Erika Schneider was a German. On the sleeve of her uniform she wore a four-digit number, which showed that she belonged to the earliest group of prisoners to arrive in Auschwitz, and above the number was a red triangle, which showed that she was a political prisoner. Erika was a dyed-in-the-wool Communist. She had been in prisons and camps ever since Hitler took power. When I met her in 1944 she was about forty years old. She was possessed of a young, sweet face set off by short, gray hair.
Erika did not like Orli. She criticized her attitude and her behavior, as well as her peculiar brand of communism. She reproached her weakness and denounced her for submitting to the SS men and for adopting their immoral attitude toward other human beings. Erika was a dogmatist not only in her appraisal of facts but, what was worse, in her appraisal of people. She overlooked the fact that Orli started her Golgotha as an eighteen-yearold girl. Orli had told us as much herself. She had gotten involved in the leftist movement, not for reasons of her own, but because her father and brother were members of the German Communist party. When Erika was arrested she was thirty years old, an agent of the Communist movement and a comrade of Mr. Thelman.

## TO DO
1. In the passage about Erika Schneider, what color was the triangle above the number on her sleeve, and what did it show?
2. Reproduce the passage about Erika Schneider word for word, starting at "Erika did not" and ending at "of Mr. Thelman.".

## GIVEN DATA

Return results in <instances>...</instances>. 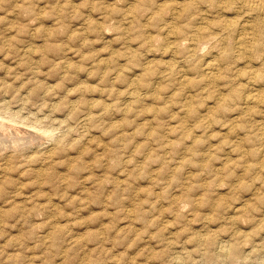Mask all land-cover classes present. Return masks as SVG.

## SOLUTIONS TO EACH TASK
1. It was red, showing that she was a political prisoner.

2.
Erika did not like Orli. She criticized her attitude and her behavior, as well as her peculiar brand of communism. She reproached her weakness and denounced her for submitting to the SS men and for adopting their immoral attitude toward other human beings. Erika was a dogmatist not only in her appraisal of facts but, what was worse, in her appraisal of people. She overlooked the fact that Orli started her Golgotha as an eighteen-yearold girl. Orli had told us as much herself. She had gotten involved in the leftist movement, not for reasons of her own, but because her father and brother were members of the German Communist party. When Erika was arrested she was thirty years old, an agent of the Communist movement and a comrade of Mr. Thelman.